At the heart of the book is talented painter, Sara, who has only one painting credited to her name: At the Edge of the Wood. What is unusual about this painting is that it is a landscape. In this period of history, women painters were limited to still lifes: flowers, food arrangements, items in the home….they were not landscape painters. Landscapes were the domain of male painters. It is a famous and haunting painting, but alas Sara appears to have painted only one landscape in her life.
Ellie Shipley, a PhD. candidate (her PhD. is about the women painters of the Dutch Golden Age) now living in New York, is an art student and is also gifted as a repairer of paintings. A man for whom she occasionally does painting restoration brings her multiple and professional photos of the At the Edge of the Wood. He asks her to reproduce it. To forge it. She, at first, has a difficulty with the idea of forgery. But forge the painting she does– and beautifully–and spends the rest of her life in regret over this act of forgery.
Many years later, as a curator at a museum in Sydney in 2000, her forgery has come back to haunt her.

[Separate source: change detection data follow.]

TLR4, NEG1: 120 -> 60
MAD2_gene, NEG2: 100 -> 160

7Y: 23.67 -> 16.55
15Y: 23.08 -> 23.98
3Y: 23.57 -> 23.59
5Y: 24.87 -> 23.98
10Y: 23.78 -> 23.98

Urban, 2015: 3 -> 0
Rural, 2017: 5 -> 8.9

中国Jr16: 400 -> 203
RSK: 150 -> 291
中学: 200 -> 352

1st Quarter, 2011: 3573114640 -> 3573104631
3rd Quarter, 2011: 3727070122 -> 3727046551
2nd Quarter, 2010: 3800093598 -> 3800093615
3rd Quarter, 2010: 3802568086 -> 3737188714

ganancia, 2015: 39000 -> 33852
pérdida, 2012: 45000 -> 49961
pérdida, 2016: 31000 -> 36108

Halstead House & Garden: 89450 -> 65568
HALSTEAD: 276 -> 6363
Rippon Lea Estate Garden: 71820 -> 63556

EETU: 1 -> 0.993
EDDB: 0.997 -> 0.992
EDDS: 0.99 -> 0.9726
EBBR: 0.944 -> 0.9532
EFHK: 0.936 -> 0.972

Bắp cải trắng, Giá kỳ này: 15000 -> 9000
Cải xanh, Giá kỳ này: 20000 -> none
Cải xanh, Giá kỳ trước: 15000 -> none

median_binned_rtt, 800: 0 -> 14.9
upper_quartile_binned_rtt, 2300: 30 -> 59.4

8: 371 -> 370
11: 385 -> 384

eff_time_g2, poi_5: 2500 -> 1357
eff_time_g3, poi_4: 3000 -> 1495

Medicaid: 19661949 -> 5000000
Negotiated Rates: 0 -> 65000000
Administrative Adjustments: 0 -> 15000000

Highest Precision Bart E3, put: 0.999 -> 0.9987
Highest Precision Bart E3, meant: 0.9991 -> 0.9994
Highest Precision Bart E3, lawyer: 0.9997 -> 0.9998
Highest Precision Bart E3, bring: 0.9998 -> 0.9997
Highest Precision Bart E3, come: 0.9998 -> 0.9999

In the end, though, it is Sara’s narrative of a woman in the 1600’s that is spell binding. Her story of losing a child to the plague, of being abandoned by her husband, but eventually finding work and eventually love. Did this incredibly gifted painter have only one painting to her name? What, in fact, was the last painting of Sara de Vos?
Who will like this book: Anyone interested in art or history or who just wants to read a beautifully written novel.
If you like this, try this: The Girl With a Pearl Earring by Tracy Chevalier and The Goldfinch by Donna Tartt.